Artikel:
Masalahnya, menulis surat elektronik atau SMS, orang tidak perlu lagi menggunakan bahasa yang tertib. Entah bisa jadi dengan alasan dibatasi oleh sejumlah karakter tertentu, menulis surat elektronik atau SMS jadi terbiasa disingkat—yang sebenarnya belum umum digunakan orang lain. Dengan demikian, menulis surat elektronik atau menulis SMS tidaklah melatih orang untuk berbahasa secara baik dan jelas, jangankan indah. Kebiasaan itu niscaya akan ada pengaruhnya terhadap kemampuan orang dalam berbahasa.

Soal a:
Jawab pertanyaan berikut berdasarkan artikel tentang kebiasaan menulis surat elektronik dan SMS.
(i) Bahasa seperti apa yang tidak perlu lagi digunakan orang saat menulis surat elektronik atau SMS?
(ii) Apa yang disebut bisa jadi alasan tulisan dalam surat elektronik atau SMS terbiasa disingkat?
(iii) Terhadap apa kebiasaan itu niscaya ada pengaruhnya?
Artikel dan catatan ini adalah bahan yang terpisah dan tidak saling berkaitan.

Daftar Entri:
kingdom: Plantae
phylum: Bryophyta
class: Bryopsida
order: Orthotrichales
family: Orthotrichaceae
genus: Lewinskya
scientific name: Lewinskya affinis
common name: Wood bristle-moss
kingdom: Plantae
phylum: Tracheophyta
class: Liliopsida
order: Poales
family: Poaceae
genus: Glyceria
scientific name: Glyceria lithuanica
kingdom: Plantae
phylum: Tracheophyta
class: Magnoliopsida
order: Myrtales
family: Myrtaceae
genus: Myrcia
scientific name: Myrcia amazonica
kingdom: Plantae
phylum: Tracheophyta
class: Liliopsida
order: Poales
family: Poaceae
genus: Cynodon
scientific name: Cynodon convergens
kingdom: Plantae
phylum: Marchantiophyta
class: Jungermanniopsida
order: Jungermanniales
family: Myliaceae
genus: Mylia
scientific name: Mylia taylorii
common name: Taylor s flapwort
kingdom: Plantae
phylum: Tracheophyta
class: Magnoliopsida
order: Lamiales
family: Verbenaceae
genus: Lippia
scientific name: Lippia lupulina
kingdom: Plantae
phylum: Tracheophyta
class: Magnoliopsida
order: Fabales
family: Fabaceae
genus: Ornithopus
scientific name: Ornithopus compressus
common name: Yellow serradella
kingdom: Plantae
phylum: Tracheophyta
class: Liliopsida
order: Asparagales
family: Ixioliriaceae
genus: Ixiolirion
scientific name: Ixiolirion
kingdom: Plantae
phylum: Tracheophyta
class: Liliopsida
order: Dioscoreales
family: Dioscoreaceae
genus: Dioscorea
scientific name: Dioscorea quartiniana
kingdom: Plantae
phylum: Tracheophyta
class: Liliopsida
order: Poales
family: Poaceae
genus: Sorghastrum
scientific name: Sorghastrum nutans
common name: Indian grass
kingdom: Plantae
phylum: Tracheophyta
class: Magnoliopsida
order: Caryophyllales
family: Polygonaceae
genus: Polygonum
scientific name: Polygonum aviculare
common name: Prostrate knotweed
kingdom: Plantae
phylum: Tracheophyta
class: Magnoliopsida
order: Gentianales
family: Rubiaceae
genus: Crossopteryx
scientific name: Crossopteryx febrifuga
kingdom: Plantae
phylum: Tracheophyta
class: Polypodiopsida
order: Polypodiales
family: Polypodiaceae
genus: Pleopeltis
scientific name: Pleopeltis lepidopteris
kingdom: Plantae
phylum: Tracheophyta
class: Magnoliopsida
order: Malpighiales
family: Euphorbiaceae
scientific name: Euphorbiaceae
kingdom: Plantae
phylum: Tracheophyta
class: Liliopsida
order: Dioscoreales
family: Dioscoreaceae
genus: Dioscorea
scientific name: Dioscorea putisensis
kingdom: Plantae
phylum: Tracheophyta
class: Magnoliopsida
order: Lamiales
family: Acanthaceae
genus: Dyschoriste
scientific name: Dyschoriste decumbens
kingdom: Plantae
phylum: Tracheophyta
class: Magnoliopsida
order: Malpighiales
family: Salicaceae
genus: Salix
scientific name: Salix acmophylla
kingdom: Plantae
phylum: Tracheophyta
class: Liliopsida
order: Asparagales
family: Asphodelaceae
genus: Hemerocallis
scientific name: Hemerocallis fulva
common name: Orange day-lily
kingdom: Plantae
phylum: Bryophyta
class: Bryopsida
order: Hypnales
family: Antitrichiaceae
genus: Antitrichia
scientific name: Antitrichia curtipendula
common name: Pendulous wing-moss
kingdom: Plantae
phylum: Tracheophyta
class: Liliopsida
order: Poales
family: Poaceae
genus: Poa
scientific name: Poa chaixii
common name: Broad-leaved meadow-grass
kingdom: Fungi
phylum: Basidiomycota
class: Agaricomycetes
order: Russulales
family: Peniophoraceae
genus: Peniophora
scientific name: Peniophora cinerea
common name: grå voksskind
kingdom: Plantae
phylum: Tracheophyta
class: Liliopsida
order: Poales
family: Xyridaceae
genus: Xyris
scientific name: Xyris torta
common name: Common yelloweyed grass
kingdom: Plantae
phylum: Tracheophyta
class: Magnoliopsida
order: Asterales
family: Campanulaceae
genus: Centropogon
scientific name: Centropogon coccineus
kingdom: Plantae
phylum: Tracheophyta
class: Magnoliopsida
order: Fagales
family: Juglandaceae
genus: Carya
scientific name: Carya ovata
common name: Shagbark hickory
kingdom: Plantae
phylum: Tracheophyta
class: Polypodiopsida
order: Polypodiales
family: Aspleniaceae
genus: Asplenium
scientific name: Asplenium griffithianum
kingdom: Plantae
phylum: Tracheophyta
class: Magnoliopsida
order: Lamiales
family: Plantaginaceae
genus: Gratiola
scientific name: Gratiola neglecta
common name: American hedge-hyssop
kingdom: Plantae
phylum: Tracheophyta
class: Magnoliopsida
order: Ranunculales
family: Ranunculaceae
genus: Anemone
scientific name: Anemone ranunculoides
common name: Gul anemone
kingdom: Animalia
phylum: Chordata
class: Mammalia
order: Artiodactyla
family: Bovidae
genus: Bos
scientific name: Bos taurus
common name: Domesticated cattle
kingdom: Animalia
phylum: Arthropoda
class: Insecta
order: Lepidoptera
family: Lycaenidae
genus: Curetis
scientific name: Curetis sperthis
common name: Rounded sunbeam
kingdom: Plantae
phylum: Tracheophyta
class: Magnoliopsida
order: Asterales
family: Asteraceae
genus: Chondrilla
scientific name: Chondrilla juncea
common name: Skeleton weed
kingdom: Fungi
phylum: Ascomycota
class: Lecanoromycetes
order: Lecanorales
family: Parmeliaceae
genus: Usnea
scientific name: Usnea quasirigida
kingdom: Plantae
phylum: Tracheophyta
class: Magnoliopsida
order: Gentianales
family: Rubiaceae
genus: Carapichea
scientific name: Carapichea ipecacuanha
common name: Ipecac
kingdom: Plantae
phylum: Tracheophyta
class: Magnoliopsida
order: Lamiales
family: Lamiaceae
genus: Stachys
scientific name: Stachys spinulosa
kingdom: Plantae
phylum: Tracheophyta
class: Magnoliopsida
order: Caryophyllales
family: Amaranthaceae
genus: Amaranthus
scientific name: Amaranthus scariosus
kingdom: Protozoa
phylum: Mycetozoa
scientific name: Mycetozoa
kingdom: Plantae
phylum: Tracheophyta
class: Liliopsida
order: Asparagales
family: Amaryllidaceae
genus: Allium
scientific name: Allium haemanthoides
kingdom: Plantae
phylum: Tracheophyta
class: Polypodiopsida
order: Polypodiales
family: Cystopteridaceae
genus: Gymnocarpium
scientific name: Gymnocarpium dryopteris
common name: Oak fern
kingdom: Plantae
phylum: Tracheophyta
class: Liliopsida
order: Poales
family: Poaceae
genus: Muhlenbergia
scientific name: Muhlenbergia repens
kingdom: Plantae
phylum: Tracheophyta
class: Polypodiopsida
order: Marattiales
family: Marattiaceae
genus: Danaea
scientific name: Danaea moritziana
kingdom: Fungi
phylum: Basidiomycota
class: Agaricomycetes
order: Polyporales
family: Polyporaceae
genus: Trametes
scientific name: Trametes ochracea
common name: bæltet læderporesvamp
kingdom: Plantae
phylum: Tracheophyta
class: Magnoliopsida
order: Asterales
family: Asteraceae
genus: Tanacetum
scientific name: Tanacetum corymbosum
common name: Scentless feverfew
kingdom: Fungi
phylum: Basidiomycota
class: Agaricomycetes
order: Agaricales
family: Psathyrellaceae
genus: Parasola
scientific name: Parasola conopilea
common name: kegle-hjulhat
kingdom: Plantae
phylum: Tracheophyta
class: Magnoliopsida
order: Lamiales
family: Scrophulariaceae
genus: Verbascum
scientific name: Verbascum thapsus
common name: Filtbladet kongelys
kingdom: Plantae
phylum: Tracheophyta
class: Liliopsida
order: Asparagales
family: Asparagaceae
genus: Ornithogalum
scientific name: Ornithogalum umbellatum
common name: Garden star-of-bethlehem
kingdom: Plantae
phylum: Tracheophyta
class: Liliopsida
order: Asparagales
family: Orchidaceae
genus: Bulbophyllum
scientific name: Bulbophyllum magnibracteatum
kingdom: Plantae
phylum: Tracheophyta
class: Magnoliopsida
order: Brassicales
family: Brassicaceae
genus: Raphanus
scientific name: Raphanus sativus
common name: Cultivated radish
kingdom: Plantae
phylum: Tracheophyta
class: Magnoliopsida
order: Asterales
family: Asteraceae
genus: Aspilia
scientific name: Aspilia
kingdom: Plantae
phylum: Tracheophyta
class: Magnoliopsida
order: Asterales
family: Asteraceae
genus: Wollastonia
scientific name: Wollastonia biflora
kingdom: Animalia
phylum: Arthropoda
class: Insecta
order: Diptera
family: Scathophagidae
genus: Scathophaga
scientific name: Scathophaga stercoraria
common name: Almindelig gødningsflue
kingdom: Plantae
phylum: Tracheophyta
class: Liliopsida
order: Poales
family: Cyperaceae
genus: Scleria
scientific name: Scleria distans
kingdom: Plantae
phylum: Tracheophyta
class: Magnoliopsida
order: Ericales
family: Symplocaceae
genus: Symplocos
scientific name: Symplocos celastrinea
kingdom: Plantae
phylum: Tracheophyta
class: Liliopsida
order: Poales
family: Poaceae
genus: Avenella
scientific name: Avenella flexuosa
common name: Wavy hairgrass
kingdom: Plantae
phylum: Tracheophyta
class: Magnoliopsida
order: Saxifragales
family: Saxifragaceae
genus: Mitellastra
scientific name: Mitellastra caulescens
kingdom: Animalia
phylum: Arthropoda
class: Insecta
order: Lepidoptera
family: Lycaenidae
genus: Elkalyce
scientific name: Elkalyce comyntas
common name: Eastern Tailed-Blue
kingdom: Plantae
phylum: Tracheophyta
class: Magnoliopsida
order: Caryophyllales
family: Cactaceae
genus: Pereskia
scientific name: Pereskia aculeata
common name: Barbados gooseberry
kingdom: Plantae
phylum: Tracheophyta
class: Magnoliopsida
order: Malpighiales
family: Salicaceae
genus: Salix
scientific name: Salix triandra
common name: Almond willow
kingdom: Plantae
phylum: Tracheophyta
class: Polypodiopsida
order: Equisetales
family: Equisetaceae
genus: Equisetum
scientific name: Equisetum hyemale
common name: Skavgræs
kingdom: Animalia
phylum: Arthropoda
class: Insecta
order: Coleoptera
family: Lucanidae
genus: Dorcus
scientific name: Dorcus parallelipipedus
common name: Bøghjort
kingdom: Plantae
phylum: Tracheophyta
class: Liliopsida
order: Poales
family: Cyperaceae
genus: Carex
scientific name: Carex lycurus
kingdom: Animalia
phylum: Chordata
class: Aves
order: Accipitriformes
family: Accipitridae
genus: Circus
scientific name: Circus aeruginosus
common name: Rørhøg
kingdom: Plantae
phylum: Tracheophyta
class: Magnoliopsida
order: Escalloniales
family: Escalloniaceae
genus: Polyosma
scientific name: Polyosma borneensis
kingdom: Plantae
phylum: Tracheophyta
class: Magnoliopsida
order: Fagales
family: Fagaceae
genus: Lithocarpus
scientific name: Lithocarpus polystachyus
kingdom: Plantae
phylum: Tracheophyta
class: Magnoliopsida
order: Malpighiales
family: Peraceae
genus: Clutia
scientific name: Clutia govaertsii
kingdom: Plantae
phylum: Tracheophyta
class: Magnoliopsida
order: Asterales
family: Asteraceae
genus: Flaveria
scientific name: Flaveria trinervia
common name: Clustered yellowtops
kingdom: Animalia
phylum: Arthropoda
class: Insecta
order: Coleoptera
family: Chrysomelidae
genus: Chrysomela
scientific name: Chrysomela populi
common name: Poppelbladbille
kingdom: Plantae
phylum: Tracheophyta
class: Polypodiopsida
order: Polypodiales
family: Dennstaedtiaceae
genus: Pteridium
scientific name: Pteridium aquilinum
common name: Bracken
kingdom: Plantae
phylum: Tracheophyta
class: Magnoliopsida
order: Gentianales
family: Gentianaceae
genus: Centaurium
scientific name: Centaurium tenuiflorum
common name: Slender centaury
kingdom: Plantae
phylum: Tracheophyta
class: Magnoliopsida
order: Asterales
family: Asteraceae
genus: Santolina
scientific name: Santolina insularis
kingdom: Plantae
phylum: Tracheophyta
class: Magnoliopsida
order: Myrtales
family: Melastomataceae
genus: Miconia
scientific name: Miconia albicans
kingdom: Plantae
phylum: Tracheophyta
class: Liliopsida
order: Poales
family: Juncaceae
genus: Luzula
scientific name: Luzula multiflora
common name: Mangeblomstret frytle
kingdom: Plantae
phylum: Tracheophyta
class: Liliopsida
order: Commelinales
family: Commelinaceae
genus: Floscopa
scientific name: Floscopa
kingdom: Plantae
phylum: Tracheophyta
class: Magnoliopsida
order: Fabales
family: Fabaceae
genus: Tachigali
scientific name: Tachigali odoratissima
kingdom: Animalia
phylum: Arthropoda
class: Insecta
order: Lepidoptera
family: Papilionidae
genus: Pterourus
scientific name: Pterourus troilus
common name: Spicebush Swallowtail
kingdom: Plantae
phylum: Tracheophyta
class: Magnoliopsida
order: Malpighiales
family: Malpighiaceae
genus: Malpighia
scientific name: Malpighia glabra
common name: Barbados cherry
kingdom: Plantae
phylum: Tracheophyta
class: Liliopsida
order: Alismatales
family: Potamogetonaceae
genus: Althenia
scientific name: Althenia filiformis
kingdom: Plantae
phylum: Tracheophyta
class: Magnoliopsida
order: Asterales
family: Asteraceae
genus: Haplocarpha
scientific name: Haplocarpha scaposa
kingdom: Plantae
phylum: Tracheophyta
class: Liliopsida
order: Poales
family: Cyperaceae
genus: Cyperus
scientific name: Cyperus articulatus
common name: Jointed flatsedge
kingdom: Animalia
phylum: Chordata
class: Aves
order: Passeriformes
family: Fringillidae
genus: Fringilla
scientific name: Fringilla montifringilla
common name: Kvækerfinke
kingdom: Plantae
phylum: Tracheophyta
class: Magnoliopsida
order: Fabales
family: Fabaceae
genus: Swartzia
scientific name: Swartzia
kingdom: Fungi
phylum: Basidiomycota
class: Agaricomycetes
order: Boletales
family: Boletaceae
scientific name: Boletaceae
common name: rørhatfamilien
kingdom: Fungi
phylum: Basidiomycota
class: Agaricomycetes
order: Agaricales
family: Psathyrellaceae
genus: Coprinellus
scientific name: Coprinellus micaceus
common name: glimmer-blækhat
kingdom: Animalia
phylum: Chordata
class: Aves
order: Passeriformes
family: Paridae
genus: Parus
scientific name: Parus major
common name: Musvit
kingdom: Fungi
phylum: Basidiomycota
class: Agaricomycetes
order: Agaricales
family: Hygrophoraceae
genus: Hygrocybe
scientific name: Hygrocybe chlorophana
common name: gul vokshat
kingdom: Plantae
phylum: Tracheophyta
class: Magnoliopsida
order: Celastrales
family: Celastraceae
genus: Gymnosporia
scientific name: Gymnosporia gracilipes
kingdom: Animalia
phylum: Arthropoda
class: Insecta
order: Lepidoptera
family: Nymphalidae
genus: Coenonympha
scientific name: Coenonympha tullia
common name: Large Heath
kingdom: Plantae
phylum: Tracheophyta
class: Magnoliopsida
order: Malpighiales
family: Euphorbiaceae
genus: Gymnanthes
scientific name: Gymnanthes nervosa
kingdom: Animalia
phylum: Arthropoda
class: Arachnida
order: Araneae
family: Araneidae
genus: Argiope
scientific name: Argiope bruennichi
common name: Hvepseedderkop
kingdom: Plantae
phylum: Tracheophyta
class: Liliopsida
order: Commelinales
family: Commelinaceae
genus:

Soal b: Ubah bagian catatan dari awal catatan sampai baris yang memuat "genus: Glyceria" menjadi daftar bernomor, termasuk baris itu, tanpa baris kosong.

Jawaban Akhir a:
(i) Bahasa yang tertib.
(ii) Dibatasi oleh sejumlah karakter tertentu.
(iii) Kemampuan orang dalam berbahasa.

Jawaban Akhir b:
1. kingdom: Plantae
2. phylum: Bryophyta
3. class: Bryopsida
4. order: Orthotrichales
5. family: Orthotrichaceae
6. genus: Lewinskya
7. scientific name: Lewinskya affinis
8. common name: Wood bristle-moss
9. kingdom: Plantae
10. phylum: Tracheophyta
11. class: Liliopsida
12. order: Poales
13. family: Poaceae
14. genus: Glyceria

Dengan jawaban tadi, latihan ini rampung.